Small shifts at home.

Let's be realistic.

I love reading about the dedicated, inspiring people living 'zero waste' lifestyles, packing their whole family's annual rubbish into a small glass jar.

I lap up their tips and tricks, and I'm introducing more conscious choices into my own life all the time - particularly as we're now in Plastic Free July.

But I also see what I believe so many others do when they look at those little jars: sacrifices.

I needed to reassure myself, before I could anyone else, that there is no way these zero-waste-plastic-free warriors got to this point overnight!

It takes preparation, which is a heavy word I like to think of instead as "a series of small shifts". 

Instantly do-able!

I was inspired this week when a bunch of my colleagues said to me, "It's just knowledge - knowing what to do and how to make changes."

As I continue my sustainable style journey I keep making little changes, most of which are cheap, simple and rather good looking.

Here are some of my tips to making small shifts at home.

Things with multi-purpose.

Instead of buying multiple things with one use, I try to look for things with more than one purpose - including during its 'after life'.

Nocturna candle in a metal casing - perfect for reuse.
My retractable kabuki makeup brush can be used for powder, bronzer and blush, and it travels perfectly. Plus, its casing is made from recycled aluminum and the bristles are cruelty free.

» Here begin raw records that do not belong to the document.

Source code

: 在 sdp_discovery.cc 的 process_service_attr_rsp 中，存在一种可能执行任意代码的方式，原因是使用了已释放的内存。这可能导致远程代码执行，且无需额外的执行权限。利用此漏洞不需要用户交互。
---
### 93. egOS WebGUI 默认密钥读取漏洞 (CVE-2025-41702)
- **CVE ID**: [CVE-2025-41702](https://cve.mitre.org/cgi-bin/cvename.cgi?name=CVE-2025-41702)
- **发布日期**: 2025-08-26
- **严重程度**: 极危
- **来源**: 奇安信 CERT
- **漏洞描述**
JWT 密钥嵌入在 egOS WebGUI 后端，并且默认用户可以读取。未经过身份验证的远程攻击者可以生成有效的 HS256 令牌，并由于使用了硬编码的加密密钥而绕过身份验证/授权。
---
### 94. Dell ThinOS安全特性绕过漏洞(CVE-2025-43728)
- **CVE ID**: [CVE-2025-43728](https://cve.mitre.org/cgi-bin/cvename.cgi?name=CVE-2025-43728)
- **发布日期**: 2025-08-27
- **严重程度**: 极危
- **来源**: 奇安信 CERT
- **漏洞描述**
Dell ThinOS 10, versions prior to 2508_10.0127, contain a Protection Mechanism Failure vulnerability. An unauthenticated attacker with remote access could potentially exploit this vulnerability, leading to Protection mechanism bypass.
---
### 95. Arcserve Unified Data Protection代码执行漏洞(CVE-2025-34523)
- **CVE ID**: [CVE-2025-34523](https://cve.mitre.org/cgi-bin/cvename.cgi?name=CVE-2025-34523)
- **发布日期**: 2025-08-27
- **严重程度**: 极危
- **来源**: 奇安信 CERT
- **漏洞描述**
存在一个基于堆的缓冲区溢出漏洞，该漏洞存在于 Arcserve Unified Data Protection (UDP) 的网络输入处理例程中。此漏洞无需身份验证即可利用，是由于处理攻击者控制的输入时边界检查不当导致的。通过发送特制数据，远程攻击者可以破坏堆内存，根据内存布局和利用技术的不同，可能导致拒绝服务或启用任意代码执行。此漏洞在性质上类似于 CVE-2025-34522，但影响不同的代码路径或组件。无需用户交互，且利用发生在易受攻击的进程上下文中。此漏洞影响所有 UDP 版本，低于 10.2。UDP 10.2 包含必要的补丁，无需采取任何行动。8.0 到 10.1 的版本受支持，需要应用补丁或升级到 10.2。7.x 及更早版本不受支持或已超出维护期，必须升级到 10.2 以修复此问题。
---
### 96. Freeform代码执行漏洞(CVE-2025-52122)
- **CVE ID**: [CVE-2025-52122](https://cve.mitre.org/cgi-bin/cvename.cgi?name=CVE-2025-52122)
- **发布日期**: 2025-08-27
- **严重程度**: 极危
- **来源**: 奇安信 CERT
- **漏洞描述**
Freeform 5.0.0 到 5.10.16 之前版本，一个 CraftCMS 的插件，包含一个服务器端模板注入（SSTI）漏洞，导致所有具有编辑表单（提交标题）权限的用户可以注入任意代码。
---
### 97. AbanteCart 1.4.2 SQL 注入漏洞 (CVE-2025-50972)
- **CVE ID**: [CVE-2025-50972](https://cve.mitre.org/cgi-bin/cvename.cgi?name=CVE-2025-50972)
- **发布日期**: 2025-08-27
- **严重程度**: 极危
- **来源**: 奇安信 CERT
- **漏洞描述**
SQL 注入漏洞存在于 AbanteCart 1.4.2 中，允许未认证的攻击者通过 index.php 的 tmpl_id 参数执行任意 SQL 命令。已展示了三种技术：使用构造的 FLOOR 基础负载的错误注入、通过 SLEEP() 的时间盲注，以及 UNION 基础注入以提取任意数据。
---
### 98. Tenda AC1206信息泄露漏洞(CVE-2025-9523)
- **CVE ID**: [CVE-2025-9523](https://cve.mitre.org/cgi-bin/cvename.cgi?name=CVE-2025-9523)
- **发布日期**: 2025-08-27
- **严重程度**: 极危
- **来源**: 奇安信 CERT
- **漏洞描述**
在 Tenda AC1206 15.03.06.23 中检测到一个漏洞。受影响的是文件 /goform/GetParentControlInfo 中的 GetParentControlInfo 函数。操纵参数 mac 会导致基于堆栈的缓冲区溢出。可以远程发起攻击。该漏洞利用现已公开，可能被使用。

I think about the after-life of things like candles - can I reuse the jar they came in, or donate to my candle-making friends to be refilled?

The same goes for empty jars and containers, gift wrapping (more on that later), packaging and bags.

Are they good enough to use again?

Bamboo over plastic with
my little Eco Toothbrush 

Bamboo toothbrush

I've rejected plastic toothbrushes and switched to a bamboo one from Wray Organic. It cost me $3.25, it's soft, compostable and works just as well. Plus, he's cute!

I'm also collecting used dental waste (left-over plastic toothbrushes, empty toothpaste tubes and floss containers) and sending them to recycling superheroes TerraCycle.

Check out some of the great programs they have around Australia (and the world) to combat the traditionally non-recyclable.

Birthday suit soap

There are plenty of natural bars, cakes and balls out there that can be bought naked. As long as you've got a little soap dish, you're set! Some of my faves are by NSW-based Archon Designs and the Est extra virgin olive oil soap balls I pick up from Biome.

Both smell gorgeous and have no nasties.

Naked soap! Est olive oil balls. Image via Est Instagram

BYO & bulk-shopping

I'm jumping on the bulk food bandwagon, shopping from tubs and bins as much as I can. This hasn't been a hard change to make as it allows me to get as much or as little as I need, and most bulk food stores have a huge range - even for the perpetual snack-er like me!

Bulk food shopping is so much fun!
My recent visit to The Source at The Stores in Brisbane's West End.

You can even get things like dish washing powder, olive oil and (the essential) chocolate. I have started taking my own containers when I stock up too, which is totally welcome at bulk food places.

DIY room spray/ deodoriser

I tried my hand at DIY room spray - which turns out to be a great bathroom freshener too.

This baby is literally just distilled water (I did this myself too), lavender and peppermint essential oils.

I spray it on my sheets, towels, couches, in the bathroom, anywhere really. I bought the glass bottles on ebay and have made up some sprays with my own labels as gifts.

DIY simple room spray - and reusable glass bottle.

Making gifts & reusing bits

This is a habit that stuck around from my childhood. I love to make people gifts and cards instead of buying things. I re-gift gently-used wrapping paper, ribbons, packaging and boxes, and have a stash of cardboard and paper for card making that I picked up at a wonderful joint in Brisbane called Reverse Garbage.

My DIY coin wallet for a gift, made using leather off-cuts.
These guys also supplied the leather off-cuts I used to stitch up a little coin wallet for a gift (one of my first sewing machine projects!). I've also made a couple of drawstring bags that can be used for virtually anything. Super cute and satisfying too.

You don't need to consider yourself creative - or stingy! - to make changes like these. Saving money is often just an added benefit of shopping sustainably and consciously. You end up with more for less as you get extra life out of the one thing.

As always, my aim is to show that sustainable choices can be stylish and functional too.